DATA SHOWN:
========

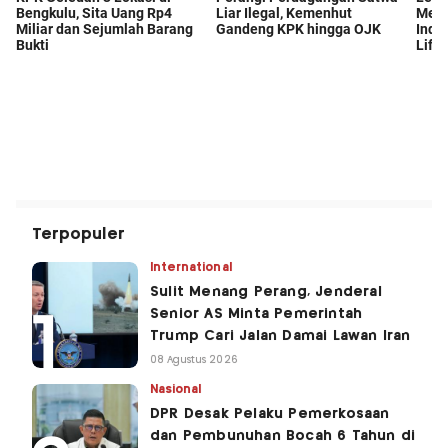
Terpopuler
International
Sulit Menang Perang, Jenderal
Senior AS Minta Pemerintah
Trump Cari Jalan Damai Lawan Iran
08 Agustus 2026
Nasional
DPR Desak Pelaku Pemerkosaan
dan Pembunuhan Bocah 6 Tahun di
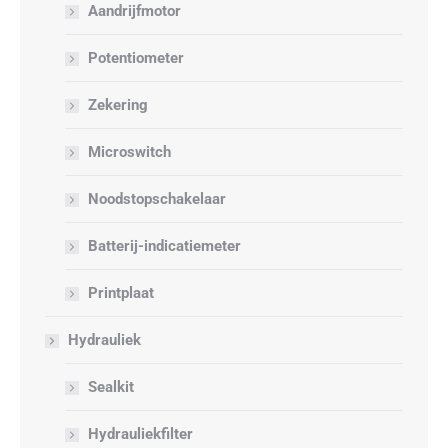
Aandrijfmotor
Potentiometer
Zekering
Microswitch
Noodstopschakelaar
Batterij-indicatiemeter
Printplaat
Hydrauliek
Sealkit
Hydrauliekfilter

========

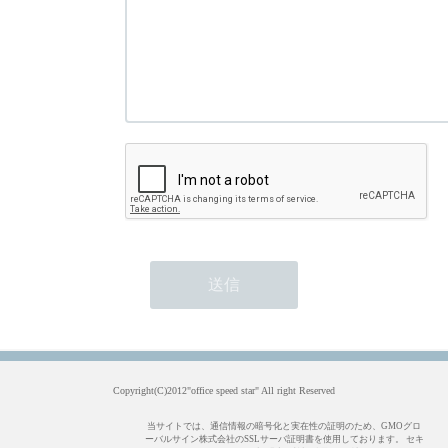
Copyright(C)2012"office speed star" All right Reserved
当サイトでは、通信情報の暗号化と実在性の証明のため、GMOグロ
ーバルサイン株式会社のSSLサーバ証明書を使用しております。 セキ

========

WHAT NEEDS TO BE DONE:
Which lines in the records above contain the word "Reserved"? Extract each one in full.

RESPONSE FOR THIS EXERCISE:
Copyright(C)2012"office speed star" All right Reserved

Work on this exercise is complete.